If an American actor is playing a Canadian, and gives no visible sign of anything Canadian, is the acting job a good one or a lousy one?
We certainly hope to be at a point where Canadian characters aren't locked in to stereotypes, such as "a-BOOT" or Grade 10 (instead of 10th grade) or stuffed beavers or flannel.
But in watching Sandra Bullock's character in "The Proposal," I was disturbed that there was not one sense of anything Canadian in this entire movie.
There is a hint that she is from Toronto, but Bullock acts as if it's a line in a movie with no sense that she has even been to Toronto, much less lived there.
Americans sometimes see Canadians as invisible. And there are certainly plenty of Canadian actors who prove that they can act American. Most of the people who watched "Family Ties" had no idea Michael J. Fox is Canadian.
In "The Proposal," the fact that Bullock's character is Canadian is crucial to the plot. And we're not convinced.
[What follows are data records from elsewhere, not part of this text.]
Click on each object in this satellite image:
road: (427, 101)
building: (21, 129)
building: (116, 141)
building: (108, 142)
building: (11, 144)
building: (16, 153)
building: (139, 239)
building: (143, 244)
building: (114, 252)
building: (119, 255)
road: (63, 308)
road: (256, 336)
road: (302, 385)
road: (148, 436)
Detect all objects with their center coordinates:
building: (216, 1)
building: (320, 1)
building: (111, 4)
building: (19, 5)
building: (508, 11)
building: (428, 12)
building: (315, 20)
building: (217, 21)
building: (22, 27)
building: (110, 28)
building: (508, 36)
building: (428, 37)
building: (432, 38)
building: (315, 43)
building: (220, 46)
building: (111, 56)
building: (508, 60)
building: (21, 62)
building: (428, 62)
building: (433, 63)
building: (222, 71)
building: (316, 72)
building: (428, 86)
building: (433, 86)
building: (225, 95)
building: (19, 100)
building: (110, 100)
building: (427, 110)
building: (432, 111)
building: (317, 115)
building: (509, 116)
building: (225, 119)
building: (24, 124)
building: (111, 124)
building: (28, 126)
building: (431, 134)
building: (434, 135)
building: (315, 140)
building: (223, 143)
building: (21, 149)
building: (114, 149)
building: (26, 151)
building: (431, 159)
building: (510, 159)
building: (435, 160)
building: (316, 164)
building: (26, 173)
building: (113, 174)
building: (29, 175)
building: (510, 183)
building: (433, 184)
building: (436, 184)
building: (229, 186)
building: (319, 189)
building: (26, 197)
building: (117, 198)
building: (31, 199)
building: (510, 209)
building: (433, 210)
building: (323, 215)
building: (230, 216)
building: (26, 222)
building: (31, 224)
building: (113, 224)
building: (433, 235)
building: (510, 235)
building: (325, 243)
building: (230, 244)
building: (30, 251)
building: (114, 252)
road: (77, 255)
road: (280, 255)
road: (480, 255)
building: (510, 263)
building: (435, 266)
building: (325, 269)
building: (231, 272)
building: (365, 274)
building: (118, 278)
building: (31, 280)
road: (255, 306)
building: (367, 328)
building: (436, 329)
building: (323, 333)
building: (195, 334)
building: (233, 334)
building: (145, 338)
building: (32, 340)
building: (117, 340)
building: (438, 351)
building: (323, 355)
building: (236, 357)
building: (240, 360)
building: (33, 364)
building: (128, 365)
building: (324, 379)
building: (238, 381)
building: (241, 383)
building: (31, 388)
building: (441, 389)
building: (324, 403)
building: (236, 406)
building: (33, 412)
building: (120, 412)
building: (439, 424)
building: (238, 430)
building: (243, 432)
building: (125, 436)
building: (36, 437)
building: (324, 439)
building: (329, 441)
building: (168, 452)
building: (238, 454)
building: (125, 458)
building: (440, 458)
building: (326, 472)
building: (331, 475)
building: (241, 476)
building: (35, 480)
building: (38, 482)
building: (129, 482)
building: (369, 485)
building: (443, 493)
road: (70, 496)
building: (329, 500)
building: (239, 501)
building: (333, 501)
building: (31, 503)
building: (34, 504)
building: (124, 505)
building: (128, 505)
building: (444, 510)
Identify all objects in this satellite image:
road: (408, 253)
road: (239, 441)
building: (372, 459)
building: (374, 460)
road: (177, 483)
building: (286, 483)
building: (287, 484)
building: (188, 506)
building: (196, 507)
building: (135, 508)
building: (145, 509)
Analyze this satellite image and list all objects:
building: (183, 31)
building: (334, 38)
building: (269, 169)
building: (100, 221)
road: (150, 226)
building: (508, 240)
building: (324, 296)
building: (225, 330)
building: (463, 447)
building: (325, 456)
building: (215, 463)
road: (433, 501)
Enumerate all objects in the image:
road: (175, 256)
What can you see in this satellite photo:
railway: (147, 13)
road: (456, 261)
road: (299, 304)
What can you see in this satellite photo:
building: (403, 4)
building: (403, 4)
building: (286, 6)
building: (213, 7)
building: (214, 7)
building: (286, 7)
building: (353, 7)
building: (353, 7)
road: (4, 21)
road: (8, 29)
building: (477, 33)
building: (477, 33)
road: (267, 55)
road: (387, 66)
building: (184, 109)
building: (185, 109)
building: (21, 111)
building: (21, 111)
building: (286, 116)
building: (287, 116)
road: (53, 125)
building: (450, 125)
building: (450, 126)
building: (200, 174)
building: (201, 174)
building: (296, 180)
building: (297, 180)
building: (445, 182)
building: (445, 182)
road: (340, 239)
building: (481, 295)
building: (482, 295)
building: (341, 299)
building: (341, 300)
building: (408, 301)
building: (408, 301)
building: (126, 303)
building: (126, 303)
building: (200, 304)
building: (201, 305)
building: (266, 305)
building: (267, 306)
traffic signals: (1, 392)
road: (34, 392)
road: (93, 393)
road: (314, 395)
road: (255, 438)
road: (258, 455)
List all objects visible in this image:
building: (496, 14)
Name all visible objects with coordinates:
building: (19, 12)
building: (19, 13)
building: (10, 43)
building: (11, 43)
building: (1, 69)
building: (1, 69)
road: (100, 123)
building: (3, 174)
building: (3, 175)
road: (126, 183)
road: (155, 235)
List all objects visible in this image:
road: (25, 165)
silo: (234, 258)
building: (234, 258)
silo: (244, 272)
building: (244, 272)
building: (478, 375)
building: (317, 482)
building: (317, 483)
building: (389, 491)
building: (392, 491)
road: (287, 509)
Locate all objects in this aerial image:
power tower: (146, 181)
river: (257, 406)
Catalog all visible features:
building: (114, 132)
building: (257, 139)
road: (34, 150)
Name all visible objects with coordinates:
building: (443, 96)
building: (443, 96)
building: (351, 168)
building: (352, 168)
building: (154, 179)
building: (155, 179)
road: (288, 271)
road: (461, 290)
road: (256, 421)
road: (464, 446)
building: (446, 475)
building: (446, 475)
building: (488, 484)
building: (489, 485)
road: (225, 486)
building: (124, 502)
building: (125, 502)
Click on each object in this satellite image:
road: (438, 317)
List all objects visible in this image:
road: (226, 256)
The movie's setup scene reveals that her character went out of the country while her visa application was being processed (a violation) and that other paperwork had not been filed in time.
This is a character that gets things done, and is very job-obsessive. Yet she doesn't do the things that would keep her in her job or have someone else do that work. Okkkkay.
"C'mon, c'mon. It's not like I'm even an immigrant. I'm from Canada for Christ's sake. There's got to be something we can do."
Trust me, I'm not doing the line justice. She says "Canada" like she has heard the word for the first time.
Anybody who emigrates to another country has an intrinsic view of what that means, and the need to have paperwork and everything else handled well. And when confronted, have a sense of where they are from.
Sandra Bullock pulls off none of those things. Now, some of the blame can go to the writer (Pete Chiarelli). Chiarelli is a movie executive who puts a woman's name on the script when he submitted it. This was Chiarelli's first movie as a writer.
You certainly get the impression that Chiarelli hasn't been to Canada before or since. And he certainly didn't do any research.
Bullock gets some of the credit. She did win a Razzie the same year that "The Proposal" came out. True, she also won an Oscar, so as long as she isn't playing a Canadian, she has a chance.
So if the character is "Canadian" and you aren't going to write anything in that gives her some traits of it, why not make her Greek or Italian or Luxembourgian?
Canada becomes the easy cop-out because, well, people speak English in Canada. And Chiarelli has heard of Toronto.
Even though her character is "from Toronto," the movie also points out that she is clueless in the wilderness as the movie forces her to make a trip to Sitka, Alaska. There are cottages outside Toronto, but apparently Bullock's character never left the concrete setting of Toronto, even as a child. To get from New York City to Sitka, they have to travel over her original country — an irony lost on everyone involved in the film.
The only thing that makes this even more absurd is that Ryan Reynolds is cast as the assistant/love interest. Reynolds is Canadian in real life and is playing an American character, but his job is to play an American.
When you watch the movie, you feel like Canada was used as a plot device with no intention of exposing any sense of Canada to the movie audience. The only Canadian sign in the whole movie is a lit Molson sign in a bar in Sitka — which actually was filmed in Massachusetts.